Death. Taxes. The Mets needing left-handed pitching. Three guarantees in life.

Over the last several season the Mets consistently find themselves with limited left-handed options. On the 40-man roster right now the Mets have four bullpen options that are lefties: Jake Diekman, Joey Lucchesi, Brooks Raley and Josh Walker. First, this underscores how important the Jake Diekman signing is for the Mets. It also opens up opportunities for lefties in Mets camp to impress and push themselves up the depth chart. Enter prospect Nate Lavender.

Nate Lavender was selected in the 14th round in the 2021 draft by the New York Mets out of the University of Illinois. At the end of last season he still wasn’t listed on Mets top 30 prospect lists despite a fairly impressive three seasons with the Mets. Over 72 games, 108 2/3 innings, he had a 2.32 ERA, 1.178 WHIP, 4.5 BB/9 and a 13.7 K/9.

Data extracts:
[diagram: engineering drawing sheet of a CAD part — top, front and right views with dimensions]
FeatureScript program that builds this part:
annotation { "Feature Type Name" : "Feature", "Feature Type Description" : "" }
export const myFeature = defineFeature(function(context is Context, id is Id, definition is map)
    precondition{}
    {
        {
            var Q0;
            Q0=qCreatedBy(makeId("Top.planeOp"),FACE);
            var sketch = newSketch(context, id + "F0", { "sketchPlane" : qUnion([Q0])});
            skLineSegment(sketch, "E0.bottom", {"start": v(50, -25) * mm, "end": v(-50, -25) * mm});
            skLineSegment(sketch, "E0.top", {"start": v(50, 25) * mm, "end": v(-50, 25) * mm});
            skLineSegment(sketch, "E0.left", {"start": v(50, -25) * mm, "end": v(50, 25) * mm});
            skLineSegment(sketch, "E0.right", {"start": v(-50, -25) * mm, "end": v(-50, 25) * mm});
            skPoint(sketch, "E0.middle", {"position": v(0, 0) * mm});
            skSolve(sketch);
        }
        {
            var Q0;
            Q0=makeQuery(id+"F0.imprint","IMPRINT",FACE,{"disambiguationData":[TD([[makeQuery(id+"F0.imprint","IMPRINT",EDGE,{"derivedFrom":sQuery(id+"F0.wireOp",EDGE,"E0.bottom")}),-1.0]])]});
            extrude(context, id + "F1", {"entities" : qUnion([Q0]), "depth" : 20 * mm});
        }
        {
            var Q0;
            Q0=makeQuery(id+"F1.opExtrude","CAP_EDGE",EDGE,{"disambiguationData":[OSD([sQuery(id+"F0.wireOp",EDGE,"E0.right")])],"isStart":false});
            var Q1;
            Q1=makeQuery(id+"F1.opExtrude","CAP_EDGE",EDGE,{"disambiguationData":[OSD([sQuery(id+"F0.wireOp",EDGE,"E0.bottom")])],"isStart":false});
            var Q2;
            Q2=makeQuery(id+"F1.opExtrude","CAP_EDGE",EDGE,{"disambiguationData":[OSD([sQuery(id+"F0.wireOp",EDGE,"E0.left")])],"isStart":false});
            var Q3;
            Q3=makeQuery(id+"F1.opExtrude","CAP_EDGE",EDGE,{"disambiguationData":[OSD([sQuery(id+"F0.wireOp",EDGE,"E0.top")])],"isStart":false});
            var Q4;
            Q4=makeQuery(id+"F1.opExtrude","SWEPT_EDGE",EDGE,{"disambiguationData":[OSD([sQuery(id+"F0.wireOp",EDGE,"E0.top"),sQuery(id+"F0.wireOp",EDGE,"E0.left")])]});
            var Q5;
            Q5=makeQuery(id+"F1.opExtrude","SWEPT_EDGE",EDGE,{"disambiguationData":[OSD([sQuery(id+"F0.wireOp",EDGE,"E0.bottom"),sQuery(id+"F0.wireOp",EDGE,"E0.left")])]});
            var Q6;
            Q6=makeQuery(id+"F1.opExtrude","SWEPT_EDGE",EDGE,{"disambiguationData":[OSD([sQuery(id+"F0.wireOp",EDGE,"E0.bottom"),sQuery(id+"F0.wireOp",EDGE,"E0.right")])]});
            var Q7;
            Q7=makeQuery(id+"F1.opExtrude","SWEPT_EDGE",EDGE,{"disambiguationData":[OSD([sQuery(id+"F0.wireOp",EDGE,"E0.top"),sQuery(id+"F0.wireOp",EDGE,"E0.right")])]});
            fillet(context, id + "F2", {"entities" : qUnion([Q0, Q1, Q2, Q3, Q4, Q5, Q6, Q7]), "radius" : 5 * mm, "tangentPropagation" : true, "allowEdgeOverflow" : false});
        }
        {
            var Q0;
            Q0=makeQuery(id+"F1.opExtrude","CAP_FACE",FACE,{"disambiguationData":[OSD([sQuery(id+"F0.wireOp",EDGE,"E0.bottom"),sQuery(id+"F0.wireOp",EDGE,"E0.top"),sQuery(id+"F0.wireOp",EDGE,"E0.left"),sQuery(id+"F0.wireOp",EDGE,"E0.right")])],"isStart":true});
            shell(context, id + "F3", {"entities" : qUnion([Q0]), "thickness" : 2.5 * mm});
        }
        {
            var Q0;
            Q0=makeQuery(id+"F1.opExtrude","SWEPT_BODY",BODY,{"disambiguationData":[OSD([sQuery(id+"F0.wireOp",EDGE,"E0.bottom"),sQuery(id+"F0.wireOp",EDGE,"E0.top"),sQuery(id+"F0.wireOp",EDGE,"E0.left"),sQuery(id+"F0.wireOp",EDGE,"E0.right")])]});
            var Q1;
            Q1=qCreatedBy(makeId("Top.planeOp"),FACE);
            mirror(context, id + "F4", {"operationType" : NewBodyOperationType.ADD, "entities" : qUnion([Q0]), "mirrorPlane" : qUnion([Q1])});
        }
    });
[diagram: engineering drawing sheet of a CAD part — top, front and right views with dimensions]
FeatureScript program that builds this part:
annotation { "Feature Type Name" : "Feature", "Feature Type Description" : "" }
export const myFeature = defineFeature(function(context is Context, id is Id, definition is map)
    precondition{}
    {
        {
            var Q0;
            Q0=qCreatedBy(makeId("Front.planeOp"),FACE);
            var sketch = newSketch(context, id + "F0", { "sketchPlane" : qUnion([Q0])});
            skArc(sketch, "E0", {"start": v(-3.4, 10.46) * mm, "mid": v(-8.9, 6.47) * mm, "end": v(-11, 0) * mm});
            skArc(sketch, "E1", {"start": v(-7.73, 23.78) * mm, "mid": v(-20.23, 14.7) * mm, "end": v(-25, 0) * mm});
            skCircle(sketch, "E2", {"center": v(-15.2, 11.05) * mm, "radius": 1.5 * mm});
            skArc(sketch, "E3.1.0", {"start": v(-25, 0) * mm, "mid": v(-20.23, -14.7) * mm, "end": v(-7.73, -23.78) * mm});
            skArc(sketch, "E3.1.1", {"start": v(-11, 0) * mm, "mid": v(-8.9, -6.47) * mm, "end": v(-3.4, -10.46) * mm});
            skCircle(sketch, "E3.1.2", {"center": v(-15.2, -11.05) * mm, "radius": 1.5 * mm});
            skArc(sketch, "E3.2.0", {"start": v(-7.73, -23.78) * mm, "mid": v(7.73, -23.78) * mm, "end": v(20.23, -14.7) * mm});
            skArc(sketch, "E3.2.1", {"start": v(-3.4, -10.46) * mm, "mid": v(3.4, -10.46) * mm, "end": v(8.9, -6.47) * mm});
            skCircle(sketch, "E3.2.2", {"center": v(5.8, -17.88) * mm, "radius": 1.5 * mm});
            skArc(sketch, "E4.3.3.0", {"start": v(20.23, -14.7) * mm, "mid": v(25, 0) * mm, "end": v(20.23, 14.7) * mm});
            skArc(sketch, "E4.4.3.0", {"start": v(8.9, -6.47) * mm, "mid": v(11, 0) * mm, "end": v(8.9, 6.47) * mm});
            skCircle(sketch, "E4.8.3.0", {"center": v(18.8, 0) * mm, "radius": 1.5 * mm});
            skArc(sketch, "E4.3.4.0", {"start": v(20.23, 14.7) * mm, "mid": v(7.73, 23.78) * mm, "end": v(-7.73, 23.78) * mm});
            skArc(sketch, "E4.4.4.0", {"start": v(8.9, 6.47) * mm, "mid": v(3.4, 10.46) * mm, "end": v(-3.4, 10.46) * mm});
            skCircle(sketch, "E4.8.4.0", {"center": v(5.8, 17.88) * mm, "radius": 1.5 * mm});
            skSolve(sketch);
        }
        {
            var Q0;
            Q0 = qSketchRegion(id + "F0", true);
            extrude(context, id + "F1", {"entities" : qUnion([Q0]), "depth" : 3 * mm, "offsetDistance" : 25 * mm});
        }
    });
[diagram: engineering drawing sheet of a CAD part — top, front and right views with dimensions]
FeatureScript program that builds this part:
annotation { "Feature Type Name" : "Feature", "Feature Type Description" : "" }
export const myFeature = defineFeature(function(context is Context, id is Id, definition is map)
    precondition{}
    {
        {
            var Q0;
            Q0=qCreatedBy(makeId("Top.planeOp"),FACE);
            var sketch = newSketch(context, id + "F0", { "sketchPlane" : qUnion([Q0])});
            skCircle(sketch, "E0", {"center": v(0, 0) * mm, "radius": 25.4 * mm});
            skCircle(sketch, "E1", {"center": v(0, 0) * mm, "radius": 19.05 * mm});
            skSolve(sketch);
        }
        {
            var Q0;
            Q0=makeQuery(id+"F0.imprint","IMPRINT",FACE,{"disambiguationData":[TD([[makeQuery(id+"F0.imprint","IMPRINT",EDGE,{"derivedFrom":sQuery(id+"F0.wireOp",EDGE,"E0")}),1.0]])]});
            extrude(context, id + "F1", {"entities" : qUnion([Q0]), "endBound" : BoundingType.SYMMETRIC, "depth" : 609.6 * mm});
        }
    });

Task details: Pick up the passage on Mets pitching prospect Nate Lavender after its last sentence and continue it.

Written answer:
He split his time between Binghamton and Syracuse last season. In Binghamton he was 1.4 years younger than the average player and over 10 1/3 innings he posted a sparkling 1.74 ERA and 0.774 WHIP earning a promotion. He then pitched 44 innings in Syracuse with a 3.27 ERA and a 1.295 WHIP. His K/9 numbers in Syracuse matched his minor league career average at 13.7 K/9 and his walk numbers were just a tick worse at 4.7. What was concerning in Syracuse was the amount of homers he allowed. His career average has been 0.7 HR/9 and in Syracuse it was 1.4.

Mets Minors wrote this in-depth piece on Lavender after the Mets drafted him in 2021. Even a couple of years ago his strikeout numbers despite his low-90’s fastball were being noted.

This spring we’ll be looking to see if Lavender continues to miss bats and get strikeouts. The worry right now, as shown through his walk and homer numbers, is will hitters start to wait for a pitch they can hit, rather than being fooled. The depth chart is Lavender’s major advantage right now. One or two injuries shatter the Mets LHP depth. If Lavender has a strong spring and can pitch himself into the 40-man roster at some point this season, he’ll also have options, an appeal feature to a stretched-thin Mets team. Given the amount of time he spent in Syracuse and his age right now (24), there’s a good chance we’ll see Lavender with the major league club at some point this season.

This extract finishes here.